Search code examples
pytorchparametersshared

How to effectively share parameters between two Pytorch models


I want to enforce symmetry in my model like f(x,y) = f(y,x) and would like to achieve it by defining two models model1(x,y) and model2(y,x) but let them have same architecture and parameters. I could share their parameters by

for name, param1 in model1.named_parameters():
    if name in model2.state_dict() and param1.shape == model2.state_dict()[name].shape:
      model2.state_dict()[name].data = param1.data

Does it make sense to share parameters this way? Do I have to define two optimizers for each model? Does

optimizer = optim.Adam(list(model1.parameters()) + list(model2.parameters()))  # Combine parameters

make sense since the models share parameters, assuming one of my losses is

criterion(model1(x,y), model2(y,x))

I would appreciate a minimal working example supposing my models have dynamic layer configurations.


Solution

  • What is not clear in your question is whether you want symmetry on one model ("enforce symmetry in my model") or between two (implied when you introduce model1 and model2).
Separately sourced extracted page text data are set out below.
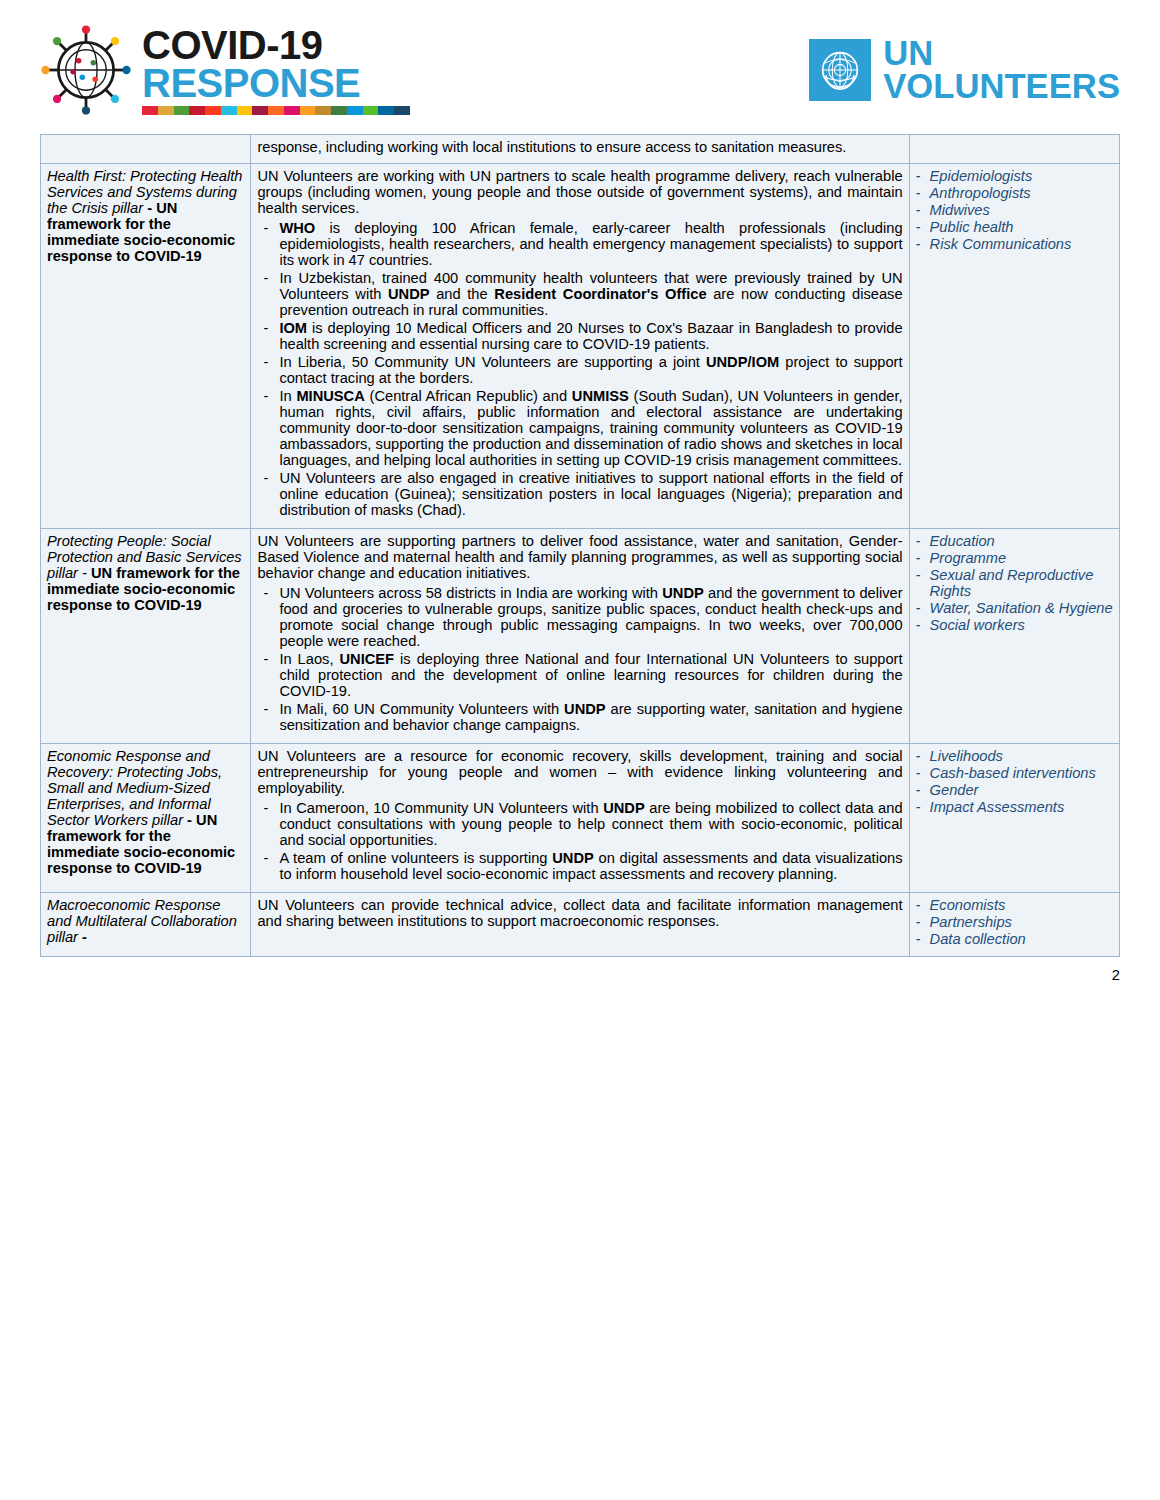COVID-19 RESPONSE
UN VOLUNTEERS
| | response, including working with local institutions to ensure access to sanitation measures. | |
| Health First: Protecting Health Services and Systems during the Crisis pillar - UN framework for the immediate socio-economic response to COVID-19 | UN Volunteers are working with UN partners to scale health programme delivery, reach vulnerable groups (including women, young people and those outside of government systems), and maintain health services. WHO is deploying 100 African female, early-career health professionals (including epidemiologists, health researchers, and health emergency management specialists) to support its work in 47 countries. In Uzbekistan, trained 400 community health volunteers that were previously trained by UN Volunteers with UNDP and the Resident Coordinator's Office are now conducting disease prevention outreach in rural communities. IOM is deploying 10 Medical Officers and 20 Nurses to Cox's Bazaar in Bangladesh to provide health screening and essential nursing care to COVID-19 patients. In Liberia, 50 Community UN Volunteers are supporting a joint UNDP/IOM project to support contact tracing at the borders. In MINUSCA (Central African Republic) and UNMISS (South Sudan), UN Volunteers in gender, human rights, civil affairs, public information and electoral assistance are undertaking community door-to-door sensitization campaigns, training community volunteers as COVID-19 ambassadors, supporting the production and dissemination of radio shows and sketches in local languages, and helping local authorities in setting up COVID-19 crisis management committees. UN Volunteers are also engaged in creative initiatives to support national efforts in the field of online education (Guinea); sensitization posters in local languages (Nigeria); preparation and distribution of masks (Chad). | Epidemiologists Anthropologists Midwives Public health Risk Communications |
| Protecting People: Social Protection and Basic Services pillar - UN framework for the immediate socio-economic response to COVID-19 | UN Volunteers are supporting partners to deliver food assistance, water and sanitation, Gender-Based Violence and maternal health and family planning programmes, as well as supporting social behavior change and education initiatives. UN Volunteers across 58 districts in India are working with UNDP and the government to deliver food and groceries to vulnerable groups, sanitize public spaces, conduct health check-ups and promote social change through public messaging campaigns. In two weeks, over 700,000 people were reached. In Laos, UNICEF is deploying three National and four International UN Volunteers to support child protection and the development of online learning resources for children during the COVID-19. In Mali, 60 UN Community Volunteers with UNDP are supporting water, sanitation and hygiene sensitization and behavior change campaigns. | Education Programme Sexual and Reproductive Rights Water, Sanitation & Hygiene Social workers |
| Economic Response and Recovery: Protecting Jobs, Small and Medium-Sized Enterprises, and Informal Sector Workers pillar - UN framework for the immediate socio-economic response to COVID-19 | UN Volunteers are a resource for economic recovery, skills development, training and social entrepreneurship for young people and women – with evidence linking volunteering and employability. In Cameroon, 10 Community UN Volunteers with UNDP are being mobilized to collect data and conduct consultations with young people to help connect them with socio-economic, political and social opportunities. A team of online volunteers is supporting UNDP on digital assessments and data visualizations to inform household level socio-economic impact assessments and recovery planning. | Livelihoods Cash-based interventions Gender Impact Assessments |
| Macroeconomic Response and Multilateral Collaboration pillar - | UN Volunteers can provide technical advice, collect data and facilitate information management and sharing between institutions to support macroeconomic responses. | Economists Partnerships Data collection |
2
    If you want to enforce symmetry on a single model, you can minimize some distance between model(x,y) and model(y,x)? In that case you only require one model, and one optimizer and enforce that property on model, and not on two distinct models.

    Besides, I don't clearly see what you would get by having model1 and model2 distinct: model1 would model2 be "symmetric"... model2 defined as x,y: model1(y,x) would suffice too no? Maybe there is more to it and you indeed want two models?